The old saying “no pain no gain” has been transmuted to “no strain no gain” and I believe the latter to be more true than the former. There is no need to push to the point of injury, there is such as thing as going to far. To know what is the right amount of struggle for you you must slow down and listen. Breathe and be present. Use your workouts to teach you more about not only your body’s but your whole self’s limits.

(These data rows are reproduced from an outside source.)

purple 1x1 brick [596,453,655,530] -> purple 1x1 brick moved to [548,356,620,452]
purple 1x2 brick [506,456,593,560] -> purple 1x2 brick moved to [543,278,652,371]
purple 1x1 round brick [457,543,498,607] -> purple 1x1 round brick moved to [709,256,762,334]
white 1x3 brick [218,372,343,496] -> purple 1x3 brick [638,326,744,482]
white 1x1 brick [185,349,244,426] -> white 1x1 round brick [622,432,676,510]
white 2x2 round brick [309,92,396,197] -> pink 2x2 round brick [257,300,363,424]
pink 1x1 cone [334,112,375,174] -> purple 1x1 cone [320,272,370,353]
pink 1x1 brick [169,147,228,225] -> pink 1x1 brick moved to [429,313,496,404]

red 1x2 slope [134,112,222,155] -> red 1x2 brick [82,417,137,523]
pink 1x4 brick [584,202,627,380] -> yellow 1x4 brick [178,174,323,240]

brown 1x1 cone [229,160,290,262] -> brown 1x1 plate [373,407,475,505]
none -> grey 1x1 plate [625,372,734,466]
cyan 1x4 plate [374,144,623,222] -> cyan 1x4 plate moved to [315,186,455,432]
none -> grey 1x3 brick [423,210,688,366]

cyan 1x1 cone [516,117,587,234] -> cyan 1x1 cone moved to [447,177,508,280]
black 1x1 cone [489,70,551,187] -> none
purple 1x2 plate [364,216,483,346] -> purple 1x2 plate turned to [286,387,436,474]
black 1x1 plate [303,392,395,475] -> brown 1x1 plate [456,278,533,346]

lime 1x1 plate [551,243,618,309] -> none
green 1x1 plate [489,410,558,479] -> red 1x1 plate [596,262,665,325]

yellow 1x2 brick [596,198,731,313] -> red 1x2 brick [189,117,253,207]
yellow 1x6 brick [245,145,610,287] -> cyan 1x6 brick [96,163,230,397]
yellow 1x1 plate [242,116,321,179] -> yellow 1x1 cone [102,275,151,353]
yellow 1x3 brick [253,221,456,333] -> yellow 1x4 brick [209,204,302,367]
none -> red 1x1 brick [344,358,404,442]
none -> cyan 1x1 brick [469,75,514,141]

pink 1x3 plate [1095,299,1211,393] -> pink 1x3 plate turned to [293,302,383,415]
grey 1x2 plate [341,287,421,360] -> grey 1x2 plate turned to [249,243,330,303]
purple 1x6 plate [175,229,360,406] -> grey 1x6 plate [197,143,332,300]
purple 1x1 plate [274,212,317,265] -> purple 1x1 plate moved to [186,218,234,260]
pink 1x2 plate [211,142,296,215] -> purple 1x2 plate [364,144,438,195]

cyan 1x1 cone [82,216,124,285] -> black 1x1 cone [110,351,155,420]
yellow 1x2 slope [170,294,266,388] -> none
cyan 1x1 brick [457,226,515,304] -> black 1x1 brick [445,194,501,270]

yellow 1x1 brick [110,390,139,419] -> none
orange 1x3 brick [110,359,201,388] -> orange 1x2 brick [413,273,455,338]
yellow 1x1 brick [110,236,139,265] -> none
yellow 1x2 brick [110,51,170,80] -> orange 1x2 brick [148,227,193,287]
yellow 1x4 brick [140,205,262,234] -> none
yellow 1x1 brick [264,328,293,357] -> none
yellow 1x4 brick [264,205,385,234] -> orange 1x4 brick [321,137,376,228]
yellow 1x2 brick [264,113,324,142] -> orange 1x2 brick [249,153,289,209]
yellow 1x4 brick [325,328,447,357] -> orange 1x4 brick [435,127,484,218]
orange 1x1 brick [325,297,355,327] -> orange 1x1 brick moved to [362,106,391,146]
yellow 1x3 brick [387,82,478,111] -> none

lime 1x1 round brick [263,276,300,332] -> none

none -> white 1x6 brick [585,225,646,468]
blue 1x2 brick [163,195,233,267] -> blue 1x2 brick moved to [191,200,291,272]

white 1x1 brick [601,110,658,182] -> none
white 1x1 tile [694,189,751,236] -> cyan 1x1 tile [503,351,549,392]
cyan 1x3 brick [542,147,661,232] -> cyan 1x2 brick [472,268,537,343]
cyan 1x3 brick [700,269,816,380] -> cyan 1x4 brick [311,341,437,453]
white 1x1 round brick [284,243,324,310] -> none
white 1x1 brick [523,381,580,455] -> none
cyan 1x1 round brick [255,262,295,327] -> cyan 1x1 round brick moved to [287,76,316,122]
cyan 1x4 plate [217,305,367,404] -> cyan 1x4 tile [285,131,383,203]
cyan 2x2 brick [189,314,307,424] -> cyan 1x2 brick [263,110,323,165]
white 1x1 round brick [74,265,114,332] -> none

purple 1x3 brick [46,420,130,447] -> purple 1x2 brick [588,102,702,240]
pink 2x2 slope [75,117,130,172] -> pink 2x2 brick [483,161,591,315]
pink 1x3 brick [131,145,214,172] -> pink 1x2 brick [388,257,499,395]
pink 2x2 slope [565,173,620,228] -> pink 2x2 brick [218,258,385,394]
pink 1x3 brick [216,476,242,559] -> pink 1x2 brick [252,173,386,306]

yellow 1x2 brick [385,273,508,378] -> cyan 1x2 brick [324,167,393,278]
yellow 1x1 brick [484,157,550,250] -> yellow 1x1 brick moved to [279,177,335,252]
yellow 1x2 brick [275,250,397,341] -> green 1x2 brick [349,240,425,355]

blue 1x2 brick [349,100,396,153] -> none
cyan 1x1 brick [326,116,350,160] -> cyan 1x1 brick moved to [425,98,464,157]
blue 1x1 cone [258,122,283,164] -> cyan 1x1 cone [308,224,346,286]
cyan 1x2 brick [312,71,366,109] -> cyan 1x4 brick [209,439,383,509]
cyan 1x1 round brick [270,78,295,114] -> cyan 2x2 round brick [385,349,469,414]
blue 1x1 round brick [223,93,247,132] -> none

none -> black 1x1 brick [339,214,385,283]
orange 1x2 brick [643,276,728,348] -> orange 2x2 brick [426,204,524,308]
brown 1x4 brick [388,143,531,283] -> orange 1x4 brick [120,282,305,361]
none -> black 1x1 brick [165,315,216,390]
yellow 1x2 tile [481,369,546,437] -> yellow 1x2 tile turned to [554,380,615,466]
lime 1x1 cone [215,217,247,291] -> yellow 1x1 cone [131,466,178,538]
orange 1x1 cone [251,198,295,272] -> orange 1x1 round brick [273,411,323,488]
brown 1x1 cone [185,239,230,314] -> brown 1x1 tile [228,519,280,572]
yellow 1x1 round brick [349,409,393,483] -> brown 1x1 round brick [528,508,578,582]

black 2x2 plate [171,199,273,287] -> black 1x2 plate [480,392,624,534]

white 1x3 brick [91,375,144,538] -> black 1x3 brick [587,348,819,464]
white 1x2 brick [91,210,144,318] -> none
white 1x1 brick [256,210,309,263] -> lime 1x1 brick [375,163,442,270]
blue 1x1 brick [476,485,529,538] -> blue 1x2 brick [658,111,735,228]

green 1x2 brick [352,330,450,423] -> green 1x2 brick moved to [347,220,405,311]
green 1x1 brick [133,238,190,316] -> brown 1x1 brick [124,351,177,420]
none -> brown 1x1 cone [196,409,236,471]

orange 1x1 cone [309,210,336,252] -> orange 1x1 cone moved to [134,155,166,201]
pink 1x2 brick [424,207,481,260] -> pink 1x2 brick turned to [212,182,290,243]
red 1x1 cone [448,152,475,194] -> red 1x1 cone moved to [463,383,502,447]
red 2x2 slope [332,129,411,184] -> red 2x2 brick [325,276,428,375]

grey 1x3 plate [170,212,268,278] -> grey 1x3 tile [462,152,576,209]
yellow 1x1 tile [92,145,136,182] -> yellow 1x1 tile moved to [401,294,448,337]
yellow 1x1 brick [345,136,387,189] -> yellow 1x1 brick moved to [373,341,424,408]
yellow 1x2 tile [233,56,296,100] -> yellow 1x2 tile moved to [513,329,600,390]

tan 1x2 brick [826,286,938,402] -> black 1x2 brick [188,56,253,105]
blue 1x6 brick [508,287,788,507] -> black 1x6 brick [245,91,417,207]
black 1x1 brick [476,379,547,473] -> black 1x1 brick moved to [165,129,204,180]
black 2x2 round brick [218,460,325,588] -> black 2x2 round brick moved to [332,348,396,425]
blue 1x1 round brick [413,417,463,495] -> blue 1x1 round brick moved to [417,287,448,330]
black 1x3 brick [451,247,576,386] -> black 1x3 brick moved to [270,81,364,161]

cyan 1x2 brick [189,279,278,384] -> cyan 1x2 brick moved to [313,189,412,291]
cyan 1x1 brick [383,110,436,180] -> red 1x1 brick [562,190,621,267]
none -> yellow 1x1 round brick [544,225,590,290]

I find strength training is a particularly poignant topic for women. Many women, my former self included, prize being thin over being strong. Why are we so attracted to “skinny”? What makes boney more attractive than muscular? Why, when it comes to our bodies, is less more? In my line of work I hand women weights often with varying response. Some are accepting of the challenge and are inspired by the idea of becoming stronger. Some tell me they fear looking like a man and aren’t really into having muscles. To these women I say that is unfortunate because having muscles is a non-negotiable part of being a human being. Whether they are flaccid or toned is up to you.
In our culture women are often thought of as the weaker sex. Generally we are more in touch with our emotions, a product of both nature and nurture. In defense of the weaker sex theory and in order to take a more feminist approach to life I used to lift weights aggressively to fly in the face of convention while laughing off more holistic forms of exercise such as yoga. I wanted to be tough, and to me this meant denying the softer, more emotionally connected side of myself. What is often overlooked is how truly powerful feminine energy can be. Through yoga practice I’ve come to integrate characteristics such as intuition, emotional sensitivity, and sensuality into all aspects of my life. Isn’t the feminine archetype, which brings consciousness into form, the epitome of strength? Integrating the physical and emotional is a much more satisfying and sustainable way to live.
This past weekend Jed and I went to Arlington National Cemetery. I was caught off guard as I walked up to the Kennedy gravesite and buried next to Jacqueline Onassis was her stillborn daughter. I remember reading that she had a daughter that was stillborn but it surprised me to see her recognized in such an honorable and public way. I had come to believe that mothers of stillborn babies belonged to a somewhat secret society and seeing this beautiful tribute from a time when stillbirth was even less talked about than it is now warmed my heart. As we walked through I saw many graves, like that of my daughter Eve’s, scattered around the cemetery. Babies with just one date marked on their tombstone. It struck me that Jackie Kennedy, a woman known for her stoicism and grace, chose to recognize her daughter in such a public and emotional way. Seeing soldiers, known for their strength and emotional control, validate the life of a child that never took their first breath gave me hope for the human race as a whole. There is so much more to strength than meets the eye and so many ways to cultivate it within ourselves. As a self-proclaimed oenophile I can’t help but draw an analogy between cultivating strength and the fact that struggling vines make the best wine. Maybe, when it comes to leading a more vibrant richer life, a little struggle goes a long way.